Content starts

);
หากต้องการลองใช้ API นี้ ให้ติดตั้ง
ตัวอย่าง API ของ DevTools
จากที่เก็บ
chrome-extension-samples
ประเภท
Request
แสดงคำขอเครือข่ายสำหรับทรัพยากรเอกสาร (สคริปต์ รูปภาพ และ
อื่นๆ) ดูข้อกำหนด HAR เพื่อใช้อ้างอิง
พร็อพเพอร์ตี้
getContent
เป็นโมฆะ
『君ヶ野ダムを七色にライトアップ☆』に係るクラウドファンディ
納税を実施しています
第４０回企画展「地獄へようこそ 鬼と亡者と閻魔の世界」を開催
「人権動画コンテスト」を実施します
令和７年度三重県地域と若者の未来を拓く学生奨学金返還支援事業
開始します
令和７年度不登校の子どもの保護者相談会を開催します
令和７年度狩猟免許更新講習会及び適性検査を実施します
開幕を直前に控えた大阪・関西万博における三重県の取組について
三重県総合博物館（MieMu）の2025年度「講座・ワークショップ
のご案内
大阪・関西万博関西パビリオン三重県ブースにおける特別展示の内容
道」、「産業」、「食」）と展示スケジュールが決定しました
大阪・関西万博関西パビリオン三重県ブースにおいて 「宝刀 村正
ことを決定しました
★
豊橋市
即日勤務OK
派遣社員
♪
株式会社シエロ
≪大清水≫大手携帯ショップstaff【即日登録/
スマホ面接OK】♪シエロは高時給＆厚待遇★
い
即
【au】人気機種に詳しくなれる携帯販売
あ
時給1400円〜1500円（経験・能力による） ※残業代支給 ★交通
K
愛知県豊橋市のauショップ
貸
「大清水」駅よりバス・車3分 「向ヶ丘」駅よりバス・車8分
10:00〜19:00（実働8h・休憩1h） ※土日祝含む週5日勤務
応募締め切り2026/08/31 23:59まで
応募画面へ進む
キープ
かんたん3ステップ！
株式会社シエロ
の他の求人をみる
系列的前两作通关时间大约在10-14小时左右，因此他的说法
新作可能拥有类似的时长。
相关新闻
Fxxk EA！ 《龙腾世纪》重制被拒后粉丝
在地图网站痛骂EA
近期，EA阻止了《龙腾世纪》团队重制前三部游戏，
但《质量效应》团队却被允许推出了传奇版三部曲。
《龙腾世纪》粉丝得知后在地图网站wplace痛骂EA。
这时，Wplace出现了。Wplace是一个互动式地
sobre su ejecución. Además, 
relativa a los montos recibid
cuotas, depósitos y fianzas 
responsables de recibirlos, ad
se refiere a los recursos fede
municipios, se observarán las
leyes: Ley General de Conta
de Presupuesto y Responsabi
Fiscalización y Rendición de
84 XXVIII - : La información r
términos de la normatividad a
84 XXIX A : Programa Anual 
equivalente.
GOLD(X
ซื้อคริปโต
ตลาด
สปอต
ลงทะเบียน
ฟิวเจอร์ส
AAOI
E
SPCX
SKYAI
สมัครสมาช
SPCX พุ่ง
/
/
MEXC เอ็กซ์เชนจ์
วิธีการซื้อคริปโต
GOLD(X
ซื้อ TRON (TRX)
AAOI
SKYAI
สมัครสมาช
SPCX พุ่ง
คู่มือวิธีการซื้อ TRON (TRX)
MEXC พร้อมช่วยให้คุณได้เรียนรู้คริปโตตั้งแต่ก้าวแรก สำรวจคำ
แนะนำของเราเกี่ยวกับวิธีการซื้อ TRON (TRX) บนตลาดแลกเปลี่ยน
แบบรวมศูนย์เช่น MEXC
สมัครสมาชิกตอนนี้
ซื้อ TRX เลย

Content ends

**About this exercise**
Reproducing the whole listing above is not the task. Copy exactly only the lines from the one with "municipios, se observarán las" to the one with "คู่มือวิธีการซื้อ TRON (TRX)", both kept.

**Exercise answer**
municipios, se observarán las
leyes: Ley General de Conta
de Presupuesto y Responsabi
Fiscalización y Rendición de
84 XXVIII - : La información r
términos de la normatividad a
84 XXIX A : Programa Anual 
equivalente.
GOLD(X
ซื้อคริปโต
ตลาด
สปอต
ลงทะเบียน
ฟิวเจอร์ส
AAOI
E
SPCX
SKYAI
สมัครสมาช
SPCX พุ่ง
/
/
MEXC เอ็กซ์เชนจ์
วิธีการซื้อคริปโต
GOLD(X
ซื้อ TRON (TRX)
AAOI
SKYAI
สมัครสมาช
SPCX พุ่ง
คู่มือวิธีการซื้อ TRON (TRX)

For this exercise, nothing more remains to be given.